▶ ARTICLE
┄┄┄┄┄┄

From a child he was fond of reading, and he tells us that he spent the little money that came into his hands for books. It is natural for a man to insist that the education of the young should be like that which he received himself, and the books which Franklin read in his boyhood remained, in his opinion, the proper books for all children to read. "The Pilgrim's Progress," Burton's "Historical Collections," De Foe's "Essay on Projects," and Dr. Mather's "Essays to do Good" had an influence on some of the principal events of Franklin's life. It may be said that two of these books, "Pilgrim's Progress" and De Foe's "Essay on Projects" are among the most fertile books ever written. In evidence, it may be said, that except the Bible, "Pilgrim's Progress" is more freely read throughout the world than any other book, and De Foe's "Essay on Projects" contains intimations and projections of nearly all the most salutary reforms in morals, in law, and in practical ethics that have since blessed the world.

It was Franklin's bookish inclinations that made him a printer, and to the end of his life he illustrated, whenever he had occasion to speak or write on educational matters, how his training as a printer determined his ideas in education.

His mind was universal, and he was, therefore, interested in all human affairs. As a boy, he took a peculiar interest in the drama, and to the end of his life was fond of the theater. On this mimic stage he saw the larger action of life epitomized, and he was doubtless able to draw conclusions from the conduct of the players on the stage which were of value to him in his large diplomatic action. Throughout his works are constant references to the plays of the day, and he is fond of illustrating a letter to a friend by a passing remark upon some popular play. His boyhood was cast in the age of ballad mongery, and to the end of his days he enjoyed that kind of literature. The petty vender of street ballads is the potent illustration of the persistency of this kind of literature to our day.

A bookish boy would make friends of bookish lads, and one John Collins, with whom Franklin early became acquainted, enabled him to

enter upon a new epoch in life-the epoch of conversation. Between these boys there were long controversies on the passing questions of the day, and on the various theories in the projection of which youths are so fertile. Collins, we are told, denied the "propriety of educating the female sex in learning, and their abilities for study." Franklin took the opposite side, and it seems to have converted him in favor of woman's education. It was this controversy which, left unsettled in conversation, was carried on by correspondence, and Franklin thus began to be a writer. He tells us that

Three or four letters of a side had passed, when my father happened to find my papers and read them. Without entering into the discussion, he took occasion to talk to me about the manner of my writing; observed that though I had the advantage of my antagonist in correct spelling and pointing (which I owed to the printing house) I fell far short in elegance of expression, in method and perspicuity, of which he convinced me by several instances. I saw the justice of his remarks, and thence grew more attentive to the manner in writing and determined to endeavor at improvement.

┄┄┄┄┄┄

▶ DATA SUPPLIED
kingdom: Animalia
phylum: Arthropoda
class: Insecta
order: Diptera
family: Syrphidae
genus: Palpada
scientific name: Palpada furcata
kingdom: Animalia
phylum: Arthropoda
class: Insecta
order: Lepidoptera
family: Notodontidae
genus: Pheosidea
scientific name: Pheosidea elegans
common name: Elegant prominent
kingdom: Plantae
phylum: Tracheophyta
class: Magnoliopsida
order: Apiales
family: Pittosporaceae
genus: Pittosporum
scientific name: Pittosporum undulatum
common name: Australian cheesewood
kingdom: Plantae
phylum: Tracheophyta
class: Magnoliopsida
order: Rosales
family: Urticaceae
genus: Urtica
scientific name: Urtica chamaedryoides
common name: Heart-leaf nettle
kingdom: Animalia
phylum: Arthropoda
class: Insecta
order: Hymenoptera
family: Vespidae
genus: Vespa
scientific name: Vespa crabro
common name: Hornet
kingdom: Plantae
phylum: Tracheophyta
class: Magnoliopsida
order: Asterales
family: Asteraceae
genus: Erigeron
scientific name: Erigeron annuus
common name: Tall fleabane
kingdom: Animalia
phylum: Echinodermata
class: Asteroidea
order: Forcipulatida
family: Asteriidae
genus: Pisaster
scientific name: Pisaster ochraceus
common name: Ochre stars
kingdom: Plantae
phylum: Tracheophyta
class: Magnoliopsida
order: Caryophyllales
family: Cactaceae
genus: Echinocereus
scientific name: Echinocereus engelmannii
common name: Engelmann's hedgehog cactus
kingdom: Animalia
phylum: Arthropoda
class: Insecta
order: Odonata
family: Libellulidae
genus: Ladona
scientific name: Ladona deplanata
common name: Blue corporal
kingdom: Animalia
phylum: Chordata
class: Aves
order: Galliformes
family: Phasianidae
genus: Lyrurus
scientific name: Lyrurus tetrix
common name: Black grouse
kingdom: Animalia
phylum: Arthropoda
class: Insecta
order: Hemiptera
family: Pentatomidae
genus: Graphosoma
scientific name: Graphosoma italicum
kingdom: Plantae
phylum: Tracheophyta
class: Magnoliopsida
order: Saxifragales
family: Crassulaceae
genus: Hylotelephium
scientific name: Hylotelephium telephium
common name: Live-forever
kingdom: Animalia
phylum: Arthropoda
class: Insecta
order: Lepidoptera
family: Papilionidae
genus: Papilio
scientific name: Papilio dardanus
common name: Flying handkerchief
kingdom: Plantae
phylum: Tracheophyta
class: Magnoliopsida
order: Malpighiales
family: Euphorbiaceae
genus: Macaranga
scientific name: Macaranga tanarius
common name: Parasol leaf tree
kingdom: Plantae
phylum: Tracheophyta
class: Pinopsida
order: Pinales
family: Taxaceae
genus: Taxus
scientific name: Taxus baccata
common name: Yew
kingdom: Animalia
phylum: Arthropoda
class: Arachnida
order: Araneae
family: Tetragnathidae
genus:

┄┄┄┄┄┄

▶ WHAT NEEDS TO BE DONE
Answer these three questions from the text on Franklin's youth:
1. According to the text, what made Franklin a printer?
2. What position did John Collins take in his dispute with Franklin?
3. In what respects did Franklin's father say his writing fell short?

▶ OUTPUT OF THE EXERCISE
1. His bookish inclinations made him a printer.
2. Collins denied the "propriety of educating the female sex in learning, and their abilities for study."
3. His father said he fell far short in elegance of expression, in method, and in perspicuity.